This is an obvious desideratum. But very often it’s unrealistic. Conventional management approaches tell us that we have to communicate to everybody so that everybody feels involved. There are different versions of this. In some cases what it means is ‘we really need to involve everybody’. In other cases it means we need to ‘reach everybody’ so that (a) everybody has a chance to jump in or (b) nobody can say that he hasn’t been ‘involved’…
Since traditional management and conventional management of change use ‘communication-to-all’ as a default vehicle, it is not surprising that the tsunami approach is the prevailing one. In Viral Change™ (2006, 2008) I describe two different approaches to change management the tsunami approach – where big actions are taken, big communication and training programmes to all, washing over the entire company like a tsunami – and the butterfly approach – Viral Change TM at its best: small events/actions making big changes.

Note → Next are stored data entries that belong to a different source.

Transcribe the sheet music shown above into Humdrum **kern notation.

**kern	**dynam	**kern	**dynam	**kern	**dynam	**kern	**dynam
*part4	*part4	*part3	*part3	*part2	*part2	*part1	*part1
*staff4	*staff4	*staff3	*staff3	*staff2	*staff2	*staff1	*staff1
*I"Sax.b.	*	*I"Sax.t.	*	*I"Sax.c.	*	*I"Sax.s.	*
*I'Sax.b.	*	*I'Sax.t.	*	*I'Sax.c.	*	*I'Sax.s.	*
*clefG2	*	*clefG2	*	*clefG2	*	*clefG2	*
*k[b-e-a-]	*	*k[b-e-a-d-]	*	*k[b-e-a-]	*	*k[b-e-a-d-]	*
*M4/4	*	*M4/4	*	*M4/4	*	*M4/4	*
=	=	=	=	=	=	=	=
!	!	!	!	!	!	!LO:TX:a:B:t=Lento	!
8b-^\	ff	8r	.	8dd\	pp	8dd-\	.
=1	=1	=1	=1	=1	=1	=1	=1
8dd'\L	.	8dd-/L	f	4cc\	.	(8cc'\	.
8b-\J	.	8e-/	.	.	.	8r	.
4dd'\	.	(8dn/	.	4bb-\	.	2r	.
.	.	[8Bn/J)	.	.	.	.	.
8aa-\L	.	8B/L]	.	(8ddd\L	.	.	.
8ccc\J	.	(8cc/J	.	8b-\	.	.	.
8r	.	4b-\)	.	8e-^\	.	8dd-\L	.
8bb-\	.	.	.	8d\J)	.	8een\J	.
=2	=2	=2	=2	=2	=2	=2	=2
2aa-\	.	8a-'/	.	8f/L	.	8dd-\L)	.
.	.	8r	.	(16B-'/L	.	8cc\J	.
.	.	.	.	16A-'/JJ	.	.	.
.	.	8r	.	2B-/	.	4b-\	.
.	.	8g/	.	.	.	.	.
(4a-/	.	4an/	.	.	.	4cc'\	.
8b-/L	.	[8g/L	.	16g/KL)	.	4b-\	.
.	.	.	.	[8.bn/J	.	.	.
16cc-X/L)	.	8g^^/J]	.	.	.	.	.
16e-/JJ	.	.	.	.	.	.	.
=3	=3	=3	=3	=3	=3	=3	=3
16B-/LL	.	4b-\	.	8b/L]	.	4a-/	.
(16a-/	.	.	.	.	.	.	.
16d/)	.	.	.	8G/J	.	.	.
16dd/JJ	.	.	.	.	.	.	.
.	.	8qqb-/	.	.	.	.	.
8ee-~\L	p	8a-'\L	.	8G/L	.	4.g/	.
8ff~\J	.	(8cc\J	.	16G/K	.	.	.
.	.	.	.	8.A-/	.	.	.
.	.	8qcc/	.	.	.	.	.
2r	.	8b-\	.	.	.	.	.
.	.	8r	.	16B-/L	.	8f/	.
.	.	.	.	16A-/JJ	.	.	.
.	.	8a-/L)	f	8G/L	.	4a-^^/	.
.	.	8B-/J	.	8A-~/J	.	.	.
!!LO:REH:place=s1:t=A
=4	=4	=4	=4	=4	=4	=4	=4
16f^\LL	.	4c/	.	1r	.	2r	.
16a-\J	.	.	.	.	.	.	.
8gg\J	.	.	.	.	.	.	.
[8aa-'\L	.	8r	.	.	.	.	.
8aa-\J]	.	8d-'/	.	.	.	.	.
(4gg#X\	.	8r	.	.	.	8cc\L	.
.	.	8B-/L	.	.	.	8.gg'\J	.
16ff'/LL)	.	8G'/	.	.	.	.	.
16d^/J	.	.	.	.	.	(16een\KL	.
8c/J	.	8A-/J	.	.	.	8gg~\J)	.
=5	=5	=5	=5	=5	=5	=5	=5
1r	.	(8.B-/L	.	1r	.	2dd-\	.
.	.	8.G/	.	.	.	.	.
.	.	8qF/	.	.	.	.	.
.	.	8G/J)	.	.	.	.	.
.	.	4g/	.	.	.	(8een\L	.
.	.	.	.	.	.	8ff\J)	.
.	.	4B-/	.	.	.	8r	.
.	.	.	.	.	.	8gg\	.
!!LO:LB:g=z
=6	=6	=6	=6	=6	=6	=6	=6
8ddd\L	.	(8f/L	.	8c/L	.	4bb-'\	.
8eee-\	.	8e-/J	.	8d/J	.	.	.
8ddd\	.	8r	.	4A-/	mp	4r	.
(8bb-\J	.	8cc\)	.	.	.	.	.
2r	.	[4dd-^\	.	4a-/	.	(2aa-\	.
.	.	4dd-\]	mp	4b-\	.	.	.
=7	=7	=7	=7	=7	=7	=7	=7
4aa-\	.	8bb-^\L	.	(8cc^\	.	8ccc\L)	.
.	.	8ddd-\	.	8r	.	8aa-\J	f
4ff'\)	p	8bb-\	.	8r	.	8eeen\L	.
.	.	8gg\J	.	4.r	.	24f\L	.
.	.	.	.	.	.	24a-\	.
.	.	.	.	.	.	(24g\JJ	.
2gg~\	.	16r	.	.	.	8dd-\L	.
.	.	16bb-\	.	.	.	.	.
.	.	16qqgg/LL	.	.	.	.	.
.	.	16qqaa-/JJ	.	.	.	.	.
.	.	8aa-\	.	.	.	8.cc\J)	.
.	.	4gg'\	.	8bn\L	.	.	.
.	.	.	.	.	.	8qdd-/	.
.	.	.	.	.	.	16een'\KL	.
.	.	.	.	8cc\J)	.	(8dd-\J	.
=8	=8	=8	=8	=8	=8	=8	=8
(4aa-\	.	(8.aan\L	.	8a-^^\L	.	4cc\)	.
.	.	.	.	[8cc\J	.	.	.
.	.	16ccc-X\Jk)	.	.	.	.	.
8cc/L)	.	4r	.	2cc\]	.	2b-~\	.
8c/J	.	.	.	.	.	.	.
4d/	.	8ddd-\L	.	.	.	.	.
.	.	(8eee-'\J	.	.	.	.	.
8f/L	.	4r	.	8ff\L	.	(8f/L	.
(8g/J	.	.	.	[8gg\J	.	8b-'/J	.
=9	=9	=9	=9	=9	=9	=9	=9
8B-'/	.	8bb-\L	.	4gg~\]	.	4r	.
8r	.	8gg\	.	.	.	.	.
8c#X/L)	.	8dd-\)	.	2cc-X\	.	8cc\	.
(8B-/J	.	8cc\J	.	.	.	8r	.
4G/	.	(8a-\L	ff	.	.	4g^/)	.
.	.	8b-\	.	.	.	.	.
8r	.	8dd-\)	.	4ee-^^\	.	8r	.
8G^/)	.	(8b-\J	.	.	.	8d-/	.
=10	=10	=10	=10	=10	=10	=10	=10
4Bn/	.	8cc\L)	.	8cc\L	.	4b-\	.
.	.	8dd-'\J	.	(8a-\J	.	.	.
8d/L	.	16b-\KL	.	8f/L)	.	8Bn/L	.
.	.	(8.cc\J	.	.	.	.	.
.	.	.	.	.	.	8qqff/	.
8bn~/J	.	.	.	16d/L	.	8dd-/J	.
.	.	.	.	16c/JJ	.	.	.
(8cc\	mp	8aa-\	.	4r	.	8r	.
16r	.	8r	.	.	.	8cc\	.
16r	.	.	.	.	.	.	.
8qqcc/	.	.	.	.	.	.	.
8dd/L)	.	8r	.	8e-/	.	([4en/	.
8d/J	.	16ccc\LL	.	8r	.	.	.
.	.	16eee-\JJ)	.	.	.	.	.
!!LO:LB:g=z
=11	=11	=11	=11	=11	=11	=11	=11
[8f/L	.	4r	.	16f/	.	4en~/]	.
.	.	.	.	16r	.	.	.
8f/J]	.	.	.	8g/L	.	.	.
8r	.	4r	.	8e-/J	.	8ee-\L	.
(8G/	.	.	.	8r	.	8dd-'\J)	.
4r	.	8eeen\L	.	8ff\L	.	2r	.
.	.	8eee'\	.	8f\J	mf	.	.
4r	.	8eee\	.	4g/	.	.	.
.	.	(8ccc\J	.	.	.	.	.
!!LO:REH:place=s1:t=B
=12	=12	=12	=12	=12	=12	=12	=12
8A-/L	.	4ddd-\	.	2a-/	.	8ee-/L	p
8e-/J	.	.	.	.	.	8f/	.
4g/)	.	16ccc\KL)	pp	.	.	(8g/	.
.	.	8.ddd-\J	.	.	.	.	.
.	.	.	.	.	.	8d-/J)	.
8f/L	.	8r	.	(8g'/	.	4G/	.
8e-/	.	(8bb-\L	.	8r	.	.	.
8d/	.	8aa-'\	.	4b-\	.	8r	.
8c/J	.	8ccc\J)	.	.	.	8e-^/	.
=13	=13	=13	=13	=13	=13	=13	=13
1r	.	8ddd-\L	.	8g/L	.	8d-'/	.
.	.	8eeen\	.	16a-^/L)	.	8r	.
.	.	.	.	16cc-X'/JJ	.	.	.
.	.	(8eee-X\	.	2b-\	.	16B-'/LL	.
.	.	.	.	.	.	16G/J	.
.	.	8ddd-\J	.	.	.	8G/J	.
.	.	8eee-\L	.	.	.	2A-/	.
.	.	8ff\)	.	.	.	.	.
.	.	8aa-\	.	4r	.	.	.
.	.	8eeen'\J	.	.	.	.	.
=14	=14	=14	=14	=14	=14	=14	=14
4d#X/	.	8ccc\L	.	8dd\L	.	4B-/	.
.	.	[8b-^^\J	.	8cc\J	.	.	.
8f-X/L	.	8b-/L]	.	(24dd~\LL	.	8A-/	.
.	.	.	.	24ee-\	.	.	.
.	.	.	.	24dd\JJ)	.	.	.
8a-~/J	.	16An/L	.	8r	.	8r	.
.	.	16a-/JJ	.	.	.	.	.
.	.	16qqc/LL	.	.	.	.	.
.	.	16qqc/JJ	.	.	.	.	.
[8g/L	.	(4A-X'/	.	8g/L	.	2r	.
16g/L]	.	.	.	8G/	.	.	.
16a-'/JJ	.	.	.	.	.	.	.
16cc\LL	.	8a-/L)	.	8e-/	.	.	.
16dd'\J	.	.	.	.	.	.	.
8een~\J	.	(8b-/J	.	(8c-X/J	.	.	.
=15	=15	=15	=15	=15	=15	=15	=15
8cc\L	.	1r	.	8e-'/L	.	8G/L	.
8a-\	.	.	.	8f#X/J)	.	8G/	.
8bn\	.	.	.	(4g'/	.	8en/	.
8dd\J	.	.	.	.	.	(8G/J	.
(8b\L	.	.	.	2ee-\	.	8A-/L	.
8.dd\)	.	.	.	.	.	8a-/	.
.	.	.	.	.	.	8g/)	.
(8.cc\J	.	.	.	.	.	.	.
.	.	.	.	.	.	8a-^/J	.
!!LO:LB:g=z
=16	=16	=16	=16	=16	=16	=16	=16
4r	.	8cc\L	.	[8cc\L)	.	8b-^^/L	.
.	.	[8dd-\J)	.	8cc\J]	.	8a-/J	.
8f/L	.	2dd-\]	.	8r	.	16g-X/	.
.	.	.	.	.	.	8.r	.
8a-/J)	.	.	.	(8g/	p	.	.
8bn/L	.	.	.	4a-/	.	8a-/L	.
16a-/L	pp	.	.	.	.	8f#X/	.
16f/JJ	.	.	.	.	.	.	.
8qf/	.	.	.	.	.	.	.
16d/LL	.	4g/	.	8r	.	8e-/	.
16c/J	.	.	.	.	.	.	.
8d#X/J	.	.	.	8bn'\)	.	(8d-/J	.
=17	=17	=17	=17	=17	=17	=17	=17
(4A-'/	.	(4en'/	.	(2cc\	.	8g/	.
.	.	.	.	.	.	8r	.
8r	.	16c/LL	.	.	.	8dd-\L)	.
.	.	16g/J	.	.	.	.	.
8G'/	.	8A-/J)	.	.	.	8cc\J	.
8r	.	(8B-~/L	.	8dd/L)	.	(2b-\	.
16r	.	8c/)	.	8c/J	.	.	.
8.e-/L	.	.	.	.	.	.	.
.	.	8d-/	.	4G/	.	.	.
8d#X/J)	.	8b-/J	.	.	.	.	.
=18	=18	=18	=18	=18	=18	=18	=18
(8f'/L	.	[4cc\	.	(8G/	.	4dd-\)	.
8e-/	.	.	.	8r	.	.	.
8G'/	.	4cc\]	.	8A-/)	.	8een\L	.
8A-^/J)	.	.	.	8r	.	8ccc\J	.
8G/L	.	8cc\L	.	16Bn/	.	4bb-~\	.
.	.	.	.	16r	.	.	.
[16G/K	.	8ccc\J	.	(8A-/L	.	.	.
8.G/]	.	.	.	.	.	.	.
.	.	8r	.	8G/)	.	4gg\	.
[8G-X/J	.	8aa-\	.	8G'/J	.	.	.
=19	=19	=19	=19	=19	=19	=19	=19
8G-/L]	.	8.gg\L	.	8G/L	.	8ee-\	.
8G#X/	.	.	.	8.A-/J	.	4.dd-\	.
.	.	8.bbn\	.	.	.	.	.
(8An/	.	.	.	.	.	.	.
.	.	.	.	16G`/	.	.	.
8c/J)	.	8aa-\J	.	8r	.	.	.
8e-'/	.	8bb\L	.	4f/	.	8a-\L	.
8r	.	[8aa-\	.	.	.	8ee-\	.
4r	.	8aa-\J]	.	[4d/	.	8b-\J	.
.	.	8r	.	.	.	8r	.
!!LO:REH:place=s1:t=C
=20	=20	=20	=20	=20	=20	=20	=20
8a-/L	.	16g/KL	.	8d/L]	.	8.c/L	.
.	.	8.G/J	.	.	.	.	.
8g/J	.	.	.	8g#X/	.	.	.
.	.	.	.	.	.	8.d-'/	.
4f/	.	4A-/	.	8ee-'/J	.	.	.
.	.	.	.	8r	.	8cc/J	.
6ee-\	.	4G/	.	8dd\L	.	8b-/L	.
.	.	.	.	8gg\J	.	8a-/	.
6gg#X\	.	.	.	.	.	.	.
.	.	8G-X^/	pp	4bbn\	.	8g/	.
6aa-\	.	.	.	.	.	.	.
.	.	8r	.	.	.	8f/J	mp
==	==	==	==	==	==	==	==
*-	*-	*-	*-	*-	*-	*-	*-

However, our understanding of networks in general and social networks in particular has changed things forever. A small percentage of the organisation is highly connected and potentially of high influence. Communication-to-all is the most ineffective way to convey the rationale for changes and for expecting that involvement will follow.
You are better off using networks as a vehicle. We are not suggesting that communication is not needed. It is, but we usually have ‘massive communication’ as the single mechanism of hope. Viral Change TM uses the power of internal networks and their small worlds to effectively reach everybody, but not in the supposedly democratic way of the Town Hall meeting roll-outs.
At any point in time, there will be different levels of ‘receptiveness’ in the population and the spread will happen in an erratic way. However, when this is happening, it is not just ‘communication’ as a currency that will follow through. It is endorsement, new behaviours, reinforcements and changes, all in one. Viral Change TM likes to talk less and do more.